Denham laments that his true-life adventure films are dismissed by the Hollywood critics. “Isn’t there any romance or adventure in the world without having a flapper in it?”

Interesting use of the word “flapper” carried over from the 1920s. Denham goes first to one jungle to find the girl for his film, New York City, and we see Times Square lit up at night. We meet the lovely Fay Wray whose haunting dark eyes explore the camera’s gaze from under the brim of a battered cloche hat.

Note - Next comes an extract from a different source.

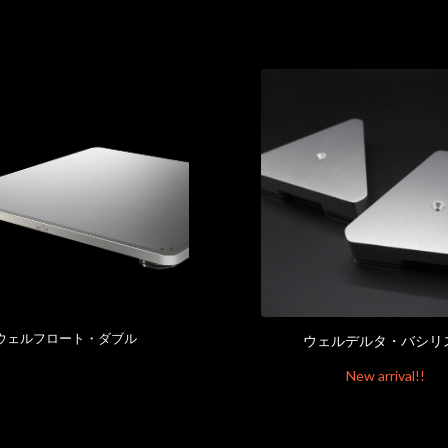
ウェルフロート・ダブル
ウェルデルタ・バシリス
New arrival!!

“I’m on the level. No funny business,” Armstrong as Denham tells Miss Wray, and she, and we, immediately accept that he is being truthful. The amazing thing is, he is being truthful. He is a man obsessively wedded to his work. If he were not, he could never bring back the Eighth Wonder of the World.

For a love interest, Miss Wray is given instead the wooden Bruce Cabot, who is at first brusque and falls in love reluctantly. It’s nothing personal he tells her, it’s just that she’s a woman. We get the standard “Terry and the Pirates” stock images of a stereotyped Chinese galley cook, and Denham on board ship in a yachting cap and a white suit, to be replaced by a tropical kit, and a slouch hat that make him look a cross between Indiana Jones, Curious George’s Man in the Yellow Hat and Christiane Amanpour reporting from the field. But this is quite wonderful in a way, because this is Depression-era South Seas adventure, and if Denham didn’t look like The Great White Hunter, we’d be wondering exactly what he was doing there.

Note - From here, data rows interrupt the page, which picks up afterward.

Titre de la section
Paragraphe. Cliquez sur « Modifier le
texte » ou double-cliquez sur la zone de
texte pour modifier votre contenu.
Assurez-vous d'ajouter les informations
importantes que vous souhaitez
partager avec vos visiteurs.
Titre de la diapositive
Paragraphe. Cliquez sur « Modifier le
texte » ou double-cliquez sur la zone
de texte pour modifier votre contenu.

I get a kick where after their first wary encounter with the natives of the lost island, Denham flippantly whistles a chorus of “The St. Louis Blues.” And he remarks at their torches lighting up the black night in their ceremonial dance to pay homage to Kong, “Looks like the night before election.”

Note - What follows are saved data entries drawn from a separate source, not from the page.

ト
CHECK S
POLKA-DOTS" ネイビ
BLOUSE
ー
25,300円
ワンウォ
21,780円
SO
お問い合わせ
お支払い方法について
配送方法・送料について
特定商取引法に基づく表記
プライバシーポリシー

He has some terrific sets to get lost in, mostly left over from the previous year’s “The Most Dangerous Game” and Miss Wray, truly the best screamer in Hollywood as his bait for Kong. When she practices screaming in terror for Denham’s screen test of her on deck, we get an ominous sense of dread when Bruce Cabot’s character wonders, “What’s he think she’s really gonna see?”

See Part 2 of King Kong here.

2 comments:

Laura said...

I'm enjoying these posts -- last weekend I taped THE MOST DANGEROUS GAME for my son as he had just read the story in English. I hadn't seen that movie since I caught a late-night viewing around the time I read it in high school! I'd forgotten just how creepy it was -- pre-Code movies really pushed the edge of the envelope at times. Fun that the sets were also used for KING KONG.

Best wishes,
Laura

Jacqueline T. Lynch said...

Thanks for stopping by, Laura. Yes, these two films are pure comic book pleasure, so imaginative and steeped in atmosphere. I get such a kick out of them. I hope your son likes "Most Dangerous Game". Also nice to hear they must still be anthologizing Richard Connell's novella.